Is it semi-finalist worthy?
Maybe if I drop money on it it will be.
Would they put this poem on a baseball cap?
Sure, if I send enough money.
So let’s do this.
VAIN! VAIN! VAIN!
MONEY! MONEY! MONEY!
TALENTED POETS SUCK!
WORST COMPANY EVER!
EVER!
EVER!
EVER!
It made me sick writing these words about Talented Poets, but there is no way they would endorse a poem like this. Now as long as I don’t hear back from Talented Poets, then Tom could eat his words....
*****
“You were right Tom. Talented Poets really is a vanity publisher.”
“Sorry Blake,” Tom said sympathetically. “But if you don’t mind me asking, now that you know this, why did you buy that hat?”

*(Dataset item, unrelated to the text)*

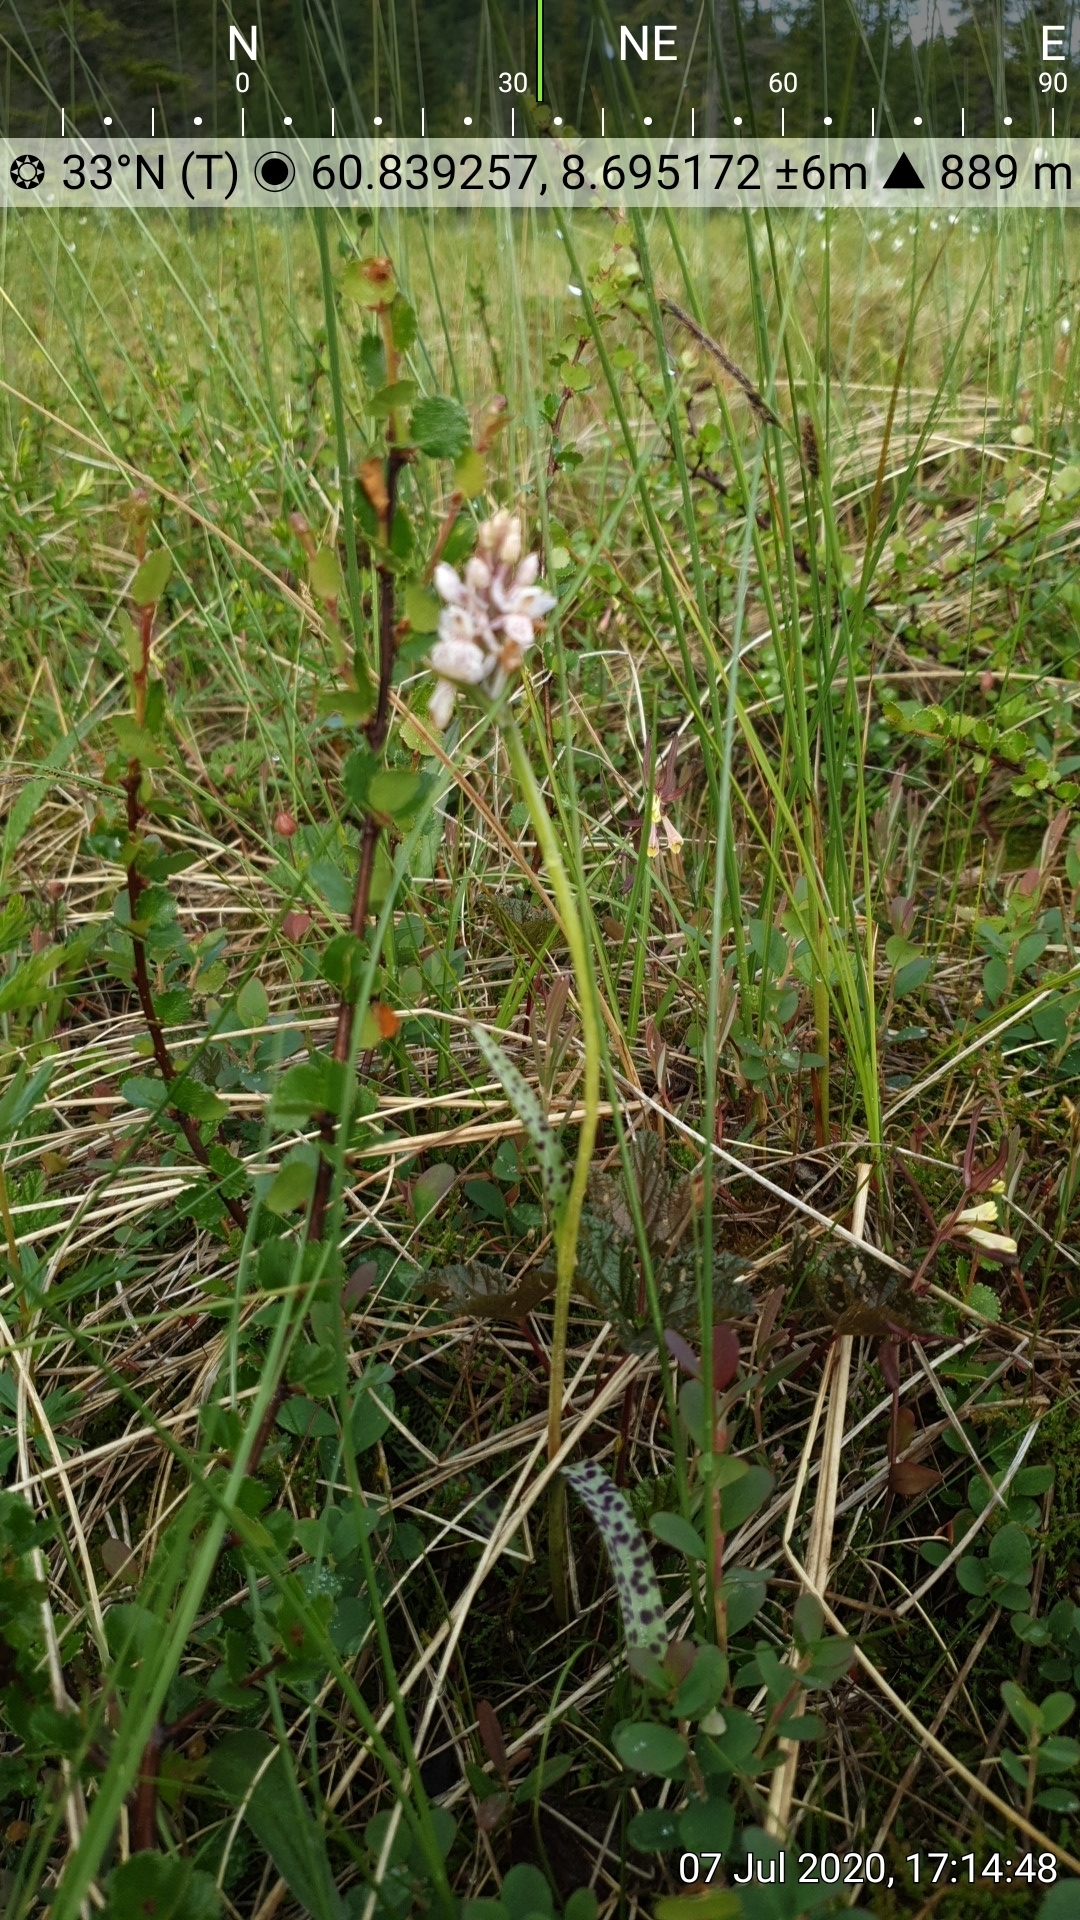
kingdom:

I blushed as I remembered that I was now the “proud” owner of a baseball cap with my decoy poem “Vain Poet” printed on it. “I had to test it out and see if they would really go as far as publishing this poem and putting it on merch. And they did. I will be receiving a copy of “Fields of Ferns” with the poem “Vain Poet” in it. And this poem is also a semi-finalist. And Talented Poets told me they loved this poem and that I have incredible talent. Did you want to hear the spoken word recording of the poem I purchased?”
“I think I’ll pass. But they aren’t wrong in one aspect.” Tom responded. “You definitely have incredible talent. Just look at how well your entertainment column has been received by our readers.”
“Yeah....” I replied, still feeling blue. “I just hate that my dad’s legacy was being published by a vanity publisher, which anyone could have done by throwing money at them.”
“I know for a fact that your dad left a far bigger legacy than that.” Tom gently rebuked. “Yes, his claim to fame was being published by a vanity publisher. But you enjoy his poem, don’t you? You enjoy the anthology it appeared in, right?”
“Yeah, I really do.” I said with a smile. “The poem summed up my dad’s goofy sense of humor, and that is something I will always treasure.”
“Exactly.” said Tom. “And your father’s legacy goes beyond his poem. He wrote something that inspired you, and thanks to that inspiration you are also a writer, a writer whom people look forward to reading in our paper every day. Your father’s poem had lasting effects that are continuing. You should be proud of him, just like he would be proud of you.”
I was deeply touched by Tom’s words. He was right. It doesn’t matter that my dad’s poem only got published by Talented Poets. He inspired me, and thanks to that I am able to make people happy every day with my writing. My father started a legacy that continues on.
“I really appreciate that Tom. You are so wise, maybe you should write an advice column!”
Tom laughed. “Maybe you’re right.”
*****
So I’m not entering any more Talented Poets contests or buying merchandise with my writing printed on them. But I am still writing my entertainment column. I am still working on writing poetry too. I bought a nice journal and wrote my father’s poem in it. I am filling the journal with my own poems too. Maybe some day I will try and get them published, but even if I don’t, I will still pass them on to the next generation for inspiration. So for what it’s worth, thanks for the start Talented Poets. And thank you for everything dad. You will always be my hero.
Originally posted around 9/10/2020 - I believe this was my first Prose post (I’m still a newbie).